THE TASK
Edit the records below so that "collectors" becomes "collected by" wherever it appears. Change nothing else.

+++ TASK INPUT

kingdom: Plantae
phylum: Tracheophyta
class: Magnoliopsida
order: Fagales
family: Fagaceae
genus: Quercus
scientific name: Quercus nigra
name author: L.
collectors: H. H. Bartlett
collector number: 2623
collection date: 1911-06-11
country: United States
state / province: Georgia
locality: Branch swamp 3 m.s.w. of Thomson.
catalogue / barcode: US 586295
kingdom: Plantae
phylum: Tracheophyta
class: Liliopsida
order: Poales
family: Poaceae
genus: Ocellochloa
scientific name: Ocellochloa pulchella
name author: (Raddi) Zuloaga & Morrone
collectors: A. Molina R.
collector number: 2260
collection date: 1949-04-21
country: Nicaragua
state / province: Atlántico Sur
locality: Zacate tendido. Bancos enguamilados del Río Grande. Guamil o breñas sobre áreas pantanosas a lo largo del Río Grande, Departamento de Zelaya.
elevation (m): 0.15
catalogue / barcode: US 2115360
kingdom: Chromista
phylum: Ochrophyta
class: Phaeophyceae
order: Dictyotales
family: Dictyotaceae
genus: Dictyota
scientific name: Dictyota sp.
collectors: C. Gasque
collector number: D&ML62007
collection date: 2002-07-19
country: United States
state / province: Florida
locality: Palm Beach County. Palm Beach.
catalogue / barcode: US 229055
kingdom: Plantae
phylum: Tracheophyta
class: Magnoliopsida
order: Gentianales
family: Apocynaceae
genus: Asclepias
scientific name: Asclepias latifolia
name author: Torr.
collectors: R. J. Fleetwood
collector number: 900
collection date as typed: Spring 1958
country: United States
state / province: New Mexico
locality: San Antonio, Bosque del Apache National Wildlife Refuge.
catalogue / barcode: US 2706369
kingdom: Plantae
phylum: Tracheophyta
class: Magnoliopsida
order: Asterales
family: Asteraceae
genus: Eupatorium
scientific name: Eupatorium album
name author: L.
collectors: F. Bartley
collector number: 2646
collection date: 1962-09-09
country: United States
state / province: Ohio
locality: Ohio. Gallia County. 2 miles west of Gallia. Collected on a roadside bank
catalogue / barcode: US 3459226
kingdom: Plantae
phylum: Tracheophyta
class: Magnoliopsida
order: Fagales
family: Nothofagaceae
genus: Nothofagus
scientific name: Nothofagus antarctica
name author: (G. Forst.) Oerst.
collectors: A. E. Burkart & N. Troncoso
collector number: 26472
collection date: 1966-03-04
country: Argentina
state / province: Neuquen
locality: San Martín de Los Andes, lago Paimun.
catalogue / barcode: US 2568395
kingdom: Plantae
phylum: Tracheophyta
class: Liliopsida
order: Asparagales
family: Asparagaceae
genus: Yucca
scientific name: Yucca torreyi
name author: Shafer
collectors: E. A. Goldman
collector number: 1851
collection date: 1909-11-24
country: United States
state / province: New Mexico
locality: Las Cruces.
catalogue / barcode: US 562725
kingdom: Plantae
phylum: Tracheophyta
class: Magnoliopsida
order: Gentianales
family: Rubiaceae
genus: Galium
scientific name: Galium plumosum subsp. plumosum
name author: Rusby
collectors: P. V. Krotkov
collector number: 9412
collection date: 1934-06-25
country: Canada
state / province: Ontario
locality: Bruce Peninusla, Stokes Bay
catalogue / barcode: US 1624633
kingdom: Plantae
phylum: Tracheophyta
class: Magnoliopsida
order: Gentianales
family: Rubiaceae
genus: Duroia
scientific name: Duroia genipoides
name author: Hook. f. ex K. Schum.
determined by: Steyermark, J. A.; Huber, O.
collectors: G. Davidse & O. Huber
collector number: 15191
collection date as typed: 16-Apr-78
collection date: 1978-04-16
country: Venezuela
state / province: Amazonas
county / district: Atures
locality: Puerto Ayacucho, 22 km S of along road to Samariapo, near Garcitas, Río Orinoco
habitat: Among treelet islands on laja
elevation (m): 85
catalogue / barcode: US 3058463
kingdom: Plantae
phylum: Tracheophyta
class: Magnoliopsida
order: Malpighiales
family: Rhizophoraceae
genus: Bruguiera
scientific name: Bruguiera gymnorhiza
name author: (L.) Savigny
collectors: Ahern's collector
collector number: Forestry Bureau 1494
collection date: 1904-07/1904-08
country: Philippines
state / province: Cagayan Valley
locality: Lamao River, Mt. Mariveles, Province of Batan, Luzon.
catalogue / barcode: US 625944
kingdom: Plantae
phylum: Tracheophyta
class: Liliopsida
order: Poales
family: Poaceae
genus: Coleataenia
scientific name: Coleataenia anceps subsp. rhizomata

++++++

EXERCISE OUTPUT
kingdom: Plantae
phylum: Tracheophyta
class: Magnoliopsida
order: Fagales
family: Fagaceae
genus: Quercus
scientific name: Quercus nigra
name author: L.
collected by: H. H. Bartlett
collector number: 2623
collection date: 1911-06-11
country: United States
state / province: Georgia
locality: Branch swamp 3 m.s.w. of Thomson.
catalogue / barcode: US 586295
kingdom: Plantae
phylum: Tracheophyta
class: Liliopsida
order: Poales
family: Poaceae
genus: Ocellochloa
scientific name: Ocellochloa pulchella
name author: (Raddi) Zuloaga & Morrone
collected by: A. Molina R.
collector number: 2260
collection date: 1949-04-21
country: Nicaragua
state / province: Atlántico Sur
locality: Zacate tendido. Bancos enguamilados del Río Grande. Guamil o breñas sobre áreas pantanosas a lo largo del Río Grande, Departamento de Zelaya.
elevation (m): 0.15
catalogue / barcode: US 2115360
kingdom: Chromista
phylum: Ochrophyta
class: Phaeophyceae
order: Dictyotales
family: Dictyotaceae
genus: Dictyota
scientific name: Dictyota sp.
collected by: C. Gasque
collector number: D&ML62007
collection date: 2002-07-19
country: United States
state / province: Florida
locality: Palm Beach County. Palm Beach.
catalogue / barcode: US 229055
kingdom: Plantae
phylum: Tracheophyta
class: Magnoliopsida
order: Gentianales
family: Apocynaceae
genus: Asclepias
scientific name: Asclepias latifolia
name author: Torr.
collected by: R. J. Fleetwood
collector number: 900
collection date as typed: Spring 1958
country: United States
state / province: New Mexico
locality: San Antonio, Bosque del Apache National Wildlife Refuge.
catalogue / barcode: US 2706369
kingdom: Plantae
phylum: Tracheophyta
class: Magnoliopsida
order: Asterales
family: Asteraceae
genus: Eupatorium
scientific name: Eupatorium album
name author: L.
collected by: F. Bartley
collector number: 2646
collection date: 1962-09-09
country: United States
state / province: Ohio
locality: Ohio. Gallia County. 2 miles west of Gallia. Collected on a roadside bank
catalogue / barcode: US 3459226
kingdom: Plantae
phylum: Tracheophyta
class: Magnoliopsida
order: Fagales
family: Nothofagaceae
genus: Nothofagus
scientific name: Nothofagus antarctica
name author: (G. Forst.) Oerst.
collected by: A. E. Burkart & N. Troncoso
collector number: 26472
collection date: 1966-03-04
country: Argentina
state / province: Neuquen
locality: San Martín de Los Andes, lago Paimun.
catalogue / barcode: US 2568395
kingdom: Plantae
phylum: Tracheophyta
class: Liliopsida
order: Asparagales
family: Asparagaceae
genus: Yucca
scientific name: Yucca torreyi
name author: Shafer
collected by: E. A. Goldman
collector number: 1851
collection date: 1909-11-24
country: United States
state / province: New Mexico
locality: Las Cruces.
catalogue / barcode: US 562725
kingdom: Plantae
phylum: Tracheophyta
class: Magnoliopsida
order: Gentianales
family: Rubiaceae
genus: Galium
scientific name: Galium plumosum subsp. plumosum
name author: Rusby
collected by: P. V. Krotkov
collector number: 9412
collection date: 1934-06-25
country: Canada
state / province: Ontario
locality: Bruce Peninusla, Stokes Bay
catalogue / barcode: US 1624633
kingdom: Plantae
phylum: Tracheophyta
class: Magnoliopsida
order: Gentianales
family: Rubiaceae
genus: Duroia
scientific name: Duroia genipoides
name author: Hook. f. ex K. Schum.
determined by: Steyermark, J. A.; Huber, O.
collected by: G. Davidse & O. Huber
collector number: 15191
collection date as typed: 16-Apr-78
collection date: 1978-04-16
country: Venezuela
state / province: Amazonas
county / district: Atures
locality: Puerto Ayacucho, 22 km S of along road to Samariapo, near Garcitas, Río Orinoco
habitat: Among treelet islands on laja
elevation (m): 85
catalogue / barcode: US 3058463
kingdom: Plantae
phylum: Tracheophyta
class: Magnoliopsida
order: Malpighiales
family: Rhizophoraceae
genus: Bruguiera
scientific name: Bruguiera gymnorhiza
name author: (L.) Savigny
collected by: Ahern's collector
collector number: Forestry Bureau 1494
collection date: 1904-07/1904-08
country: Philippines
state / province: Cagayan Valley
locality: Lamao River, Mt. Mariveles, Province of Batan, Luzon.
catalogue / barcode: US 625944
kingdom: Plantae
phylum: Tracheophyta
class: Liliopsida
order: Poales
family: Poaceae
genus: Coleataenia
scientific name: Coleataenia anceps subsp. rhizomata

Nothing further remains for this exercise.